El Louali F, Villacampa C, Aldebert P, Dragulescu A, Fraisse A

机构信息

Service de cardiologie pédiatrique, pôle de pédiatrie, hôpital de Timone-Enfants, 264, rue Saint-Pierre, 13385 Marseille cedex 5, France.

出版信息

Arch Pediatr. 2011 Mar;18(3):331-7. doi: 10.1016/j.arcped.2010.12.015. Epub 2011 Feb 2.

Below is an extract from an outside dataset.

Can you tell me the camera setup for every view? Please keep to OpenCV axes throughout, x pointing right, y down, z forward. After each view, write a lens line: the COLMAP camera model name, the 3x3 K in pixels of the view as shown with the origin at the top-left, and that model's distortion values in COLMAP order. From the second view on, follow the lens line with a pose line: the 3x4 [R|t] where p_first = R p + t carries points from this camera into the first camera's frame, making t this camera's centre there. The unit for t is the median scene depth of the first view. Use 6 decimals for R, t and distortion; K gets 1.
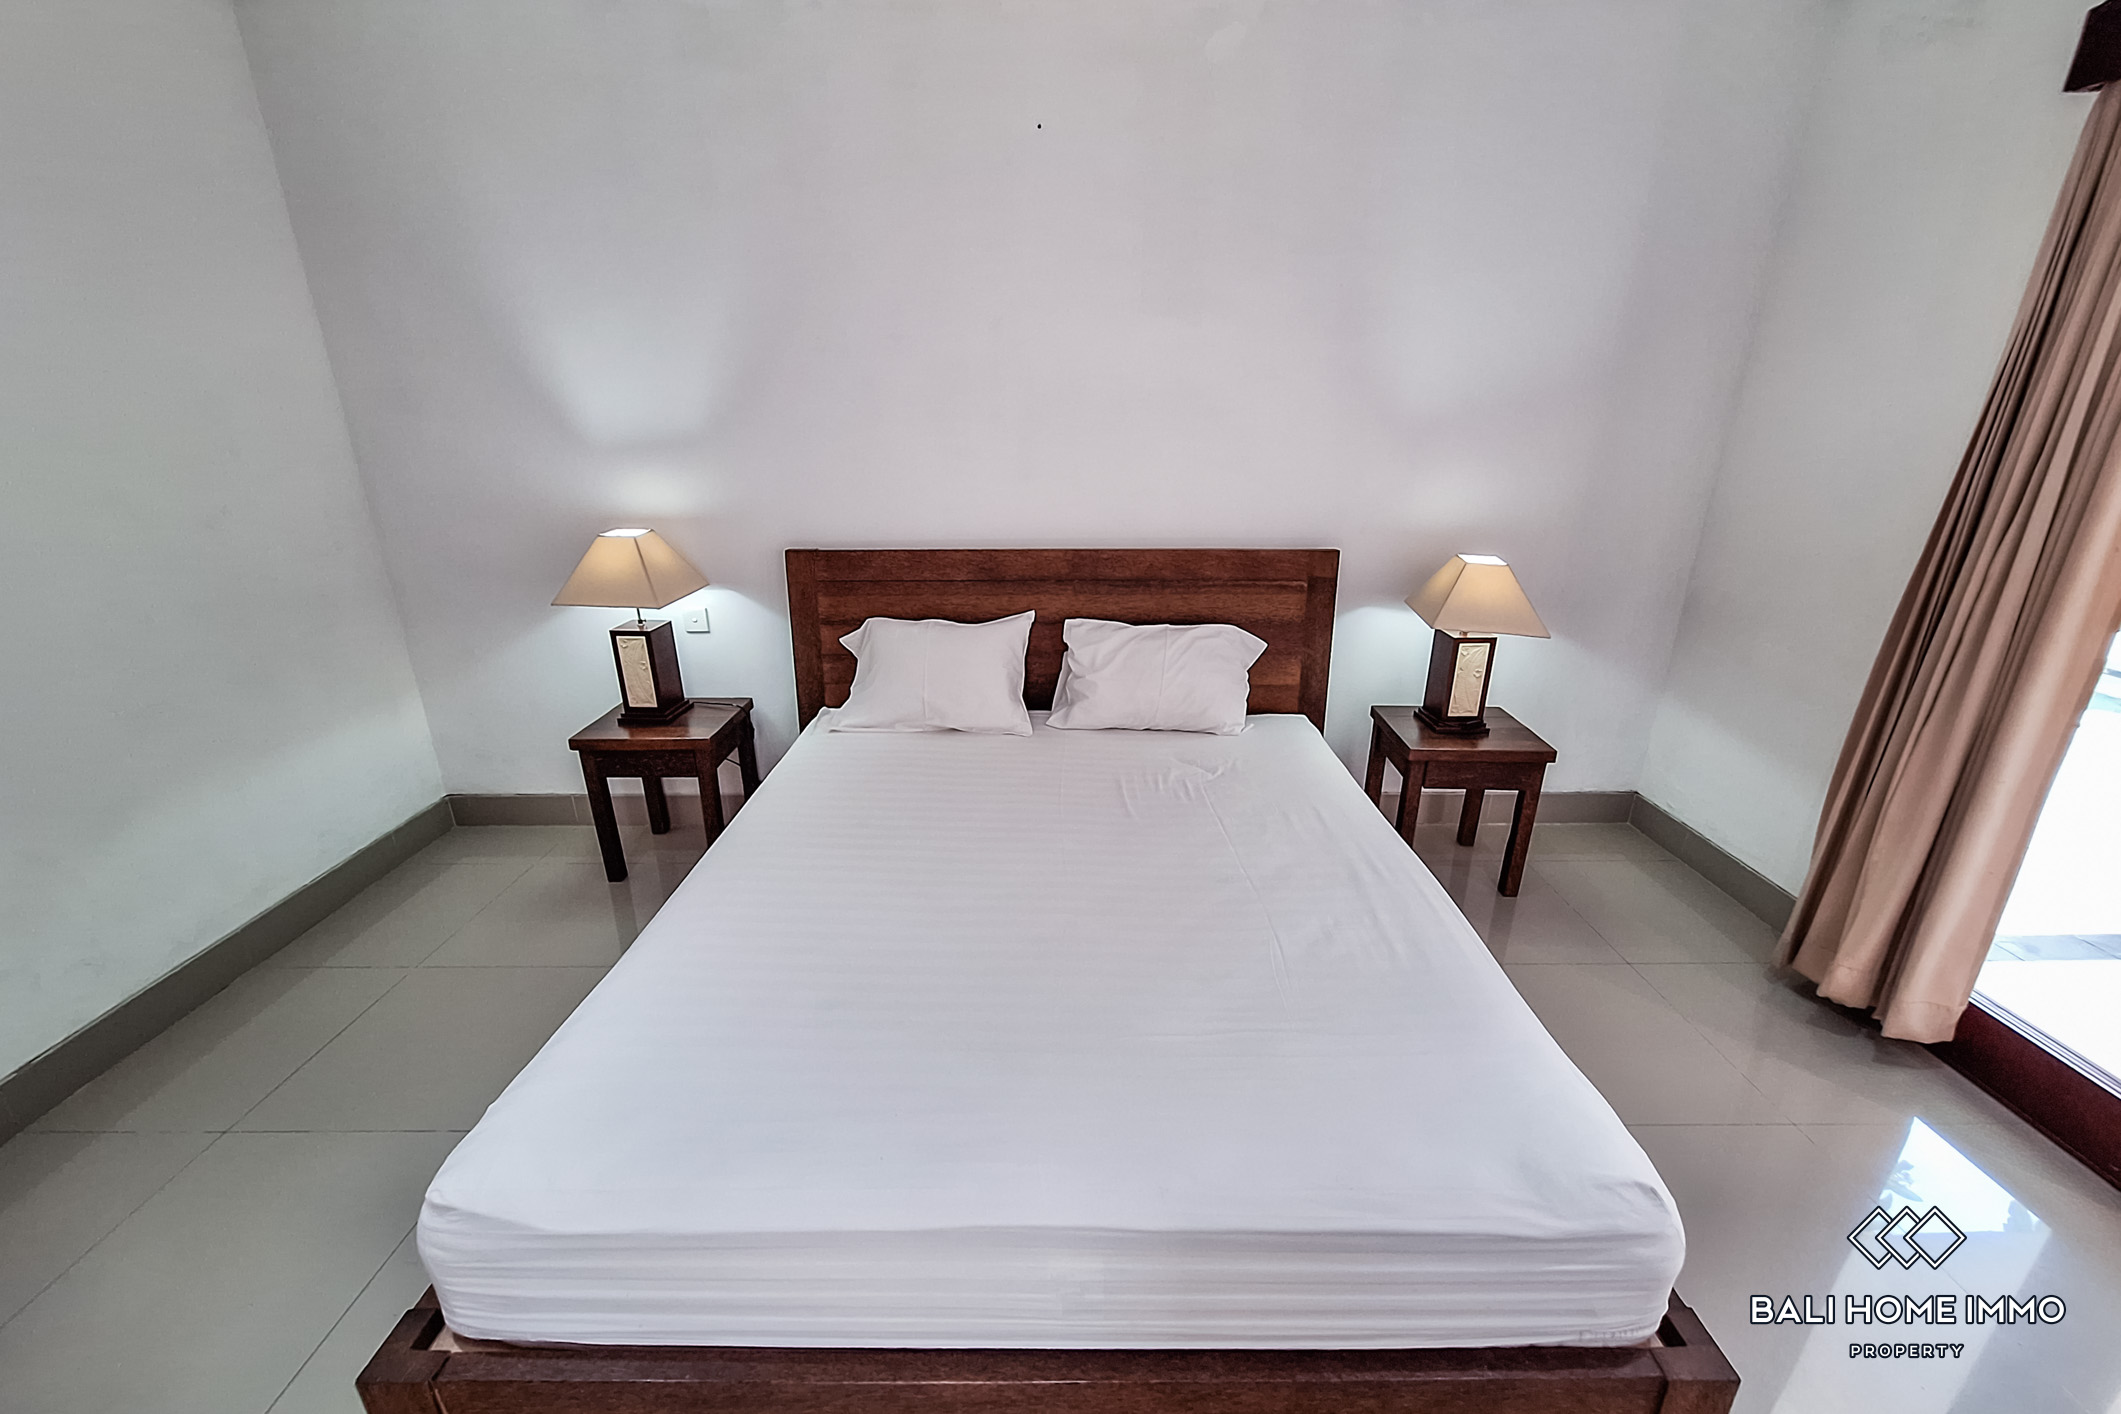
lens RADIAL K [[831.8, 0, 1056.4], [0, 831.8, 708.5], [0, 0, 1]] dist [0.004585, 0.000445]
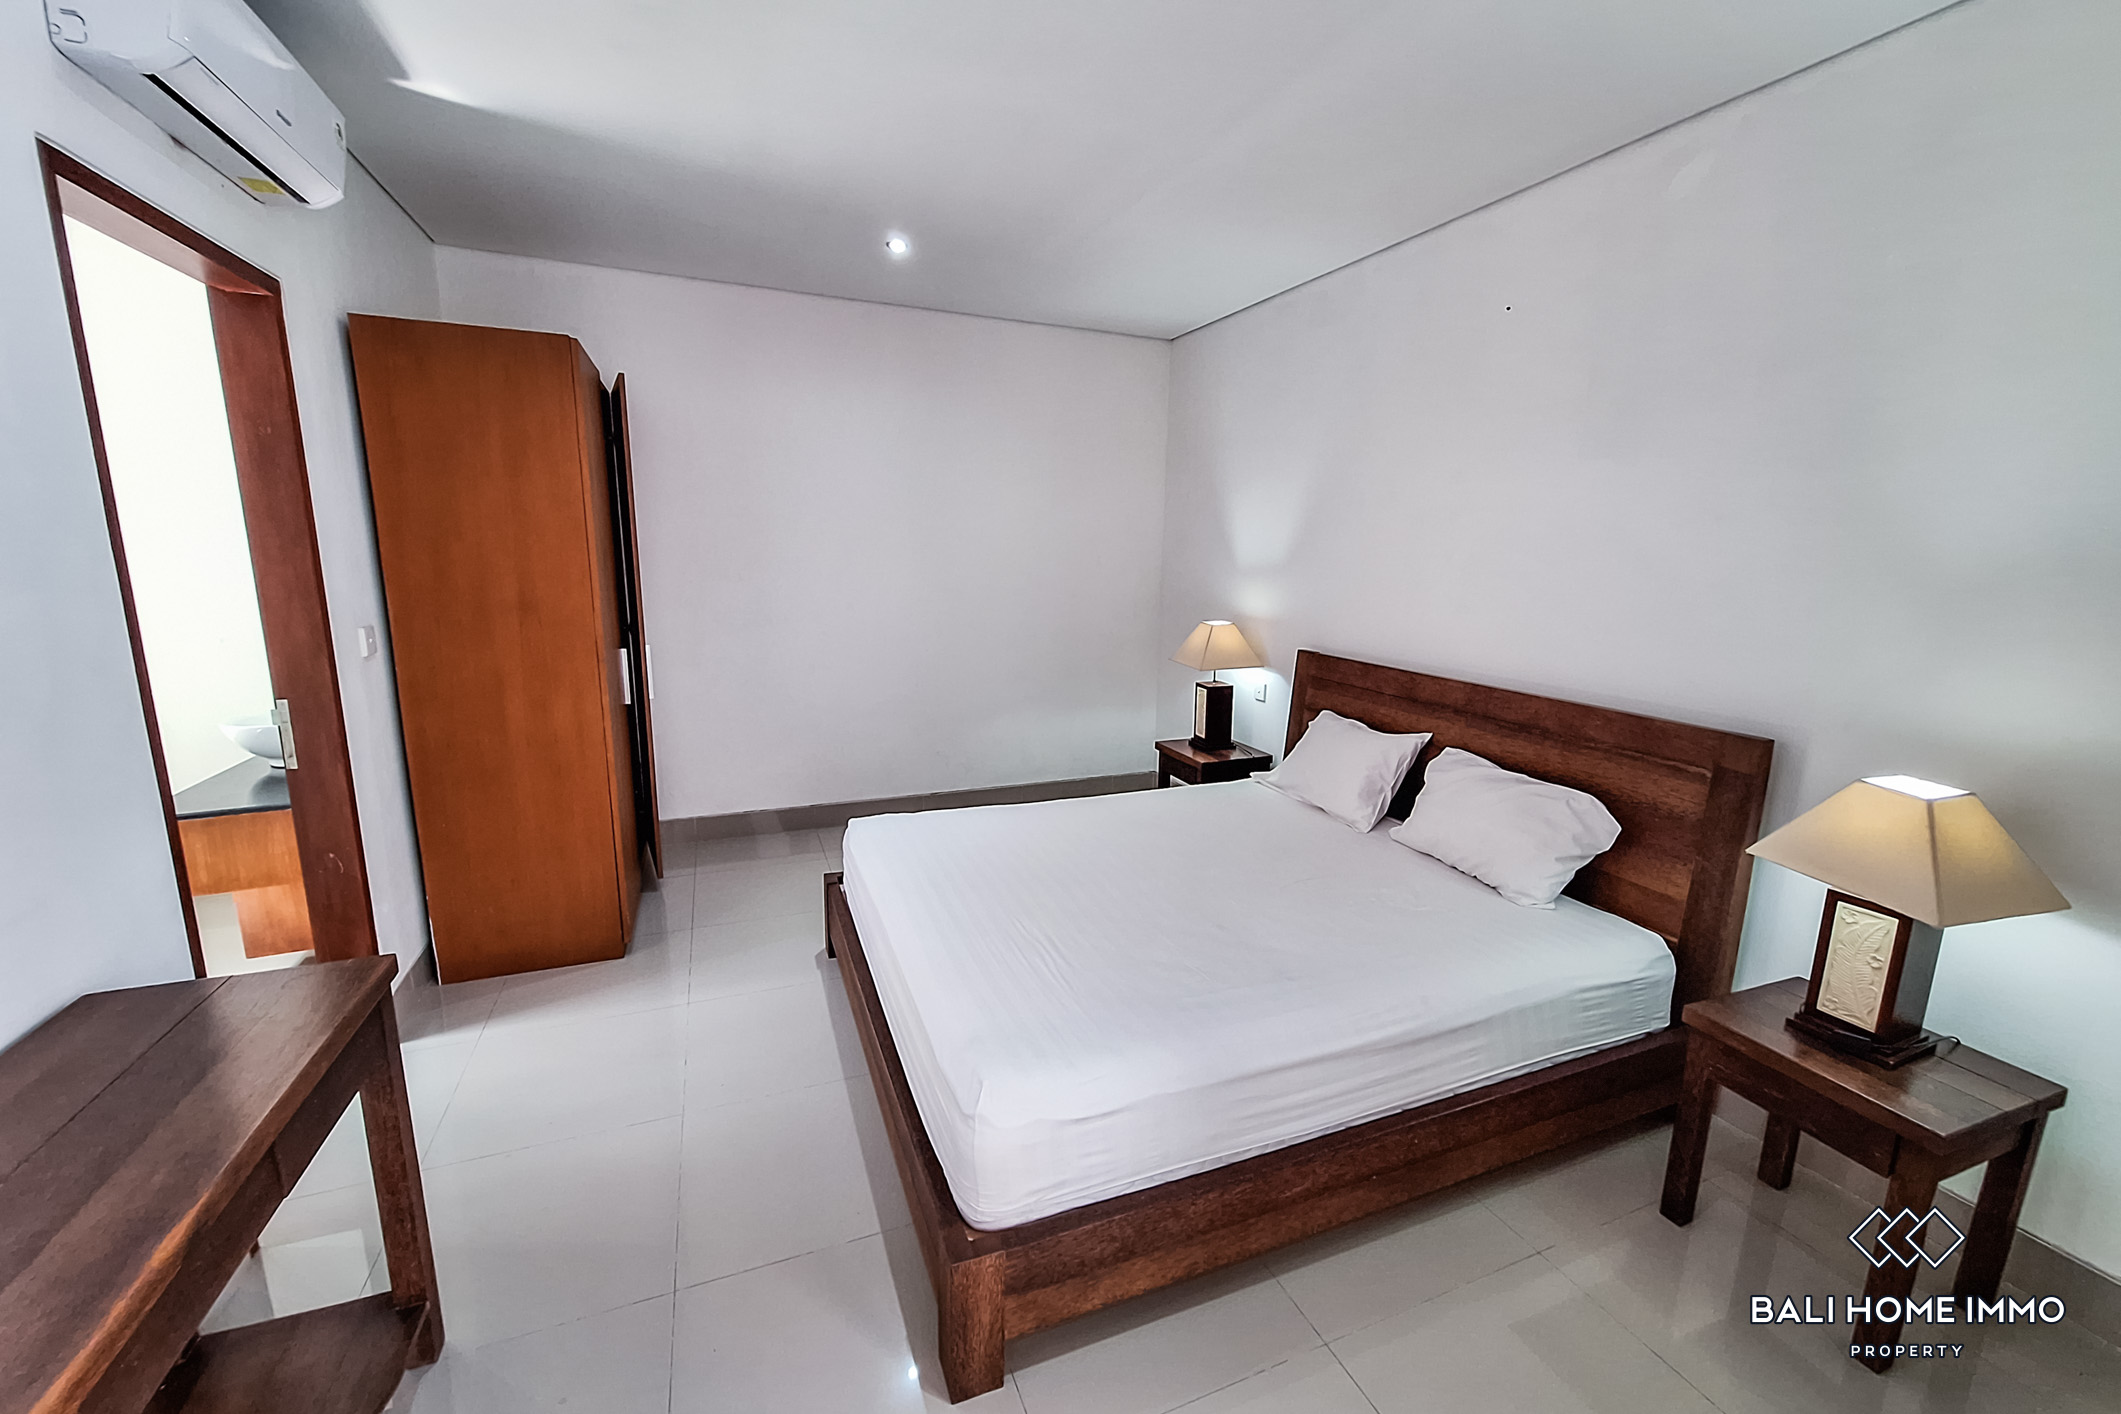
lens RADIAL K [[831.8, 0, 1058.7], [0, 831.8, 704.8], [0, 0, 1]] dist [0.004585, 0.000445]
pose [[0.387363, 0.185116, -0.903151, 0.747174], [-0.330696, 0.942341, 0.051312, -0.049942], [0.860576, 0.278792, 0.426245, 0.132944]]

DOI:10.1016/j.arcped.2010.12.015
PMID:21292458
Abstract

Pulmonary atresia and critical pulmonary stenosis with intact ventricular septum includes a wide spectrum of cardiopathies with great morphological heterogeneity. The pulmonary valve may be completely atretic or may contain a puncture hole if stenosis is present. The obstruction may be membranous and/or muscular. All components of the right ventricle can be affected, even the coronary circulation with ventriculocoronary connections and stenosis or atresia of the pulmonary arteries. Prenatal diagnosis is made when the right ventricle is hypoplastic and hypertrophic. The pulmonary valve is thickened and the pulmonary artery is perfused retrogradely through the ductus arteriosus. Right ventriculocoronary connections may sometimes be seen with fetal echocardiography. Postnatal survival depends on the patency of the ductus arteriosus, requiring prostaglandin E1 infusion. When hypoplastic right ventricle and/or ventricle-dependent coronary circulation exists, biventricular circulation is not possible. In these cases, surgical treatment is palliative. In cases with well-developed right ventricle, transcatheter therapy is usually provided with perforation and balloon dilation of the pulmonary valve. In cases of muscular obstruction of the right ventricle outflow tract, surgery may be considered as first-line therapy. In case of prenatal diagnosis, the medical termination of pregnancy is possible when severe right ventricular hypoplasia exists, precluding biventricular circulation. Postnatally, the prognosis of the patients is highly variable, mainly related to the size of the right cavities and the presence of coronary anomalies.

摘要

室间隔完整的肺动脉闭锁及重度肺动脉狭窄包括一系列形态学异质性很大的心脏病。肺动脉瓣可能完全闭锁,若存在狭窄则可能有一个穿孔。梗阻可能是膜性和/或肌性的。右心室的所有组成部分都可能受到影响,甚至包括伴有心室冠状动脉连接以及肺动脉狭窄或闭锁的冠状动脉循环。当右心室发育不良且肥厚时可作出产前诊断。肺动脉瓣增厚,肺动脉通过动脉导管逆行供血。胎儿超声心动图有时可发现右心室冠状动脉连接。出生后的存活取决于动脉导管的通畅情况,需要输注前列腺素E1。当存在右心室发育不良和/或心室依赖型冠状动脉循环时,双心室循环是不可能的。在这些情况下,手术治疗是姑息性的。对于右心室发育良好的病例,通常采用经导管治疗,即对肺动脉瓣进行穿孔和球囊扩张。对于右心室流出道肌性梗阻的病例,手术可被视为一线治疗方法。在产前诊断的情况下,当存在严重的右心室发育不良且无法进行双心室循环时,可考虑医学性终止妊娠。出生后,患者的预后差异很大,主要与右心腔的大小以及冠状动脉异常的存在有关。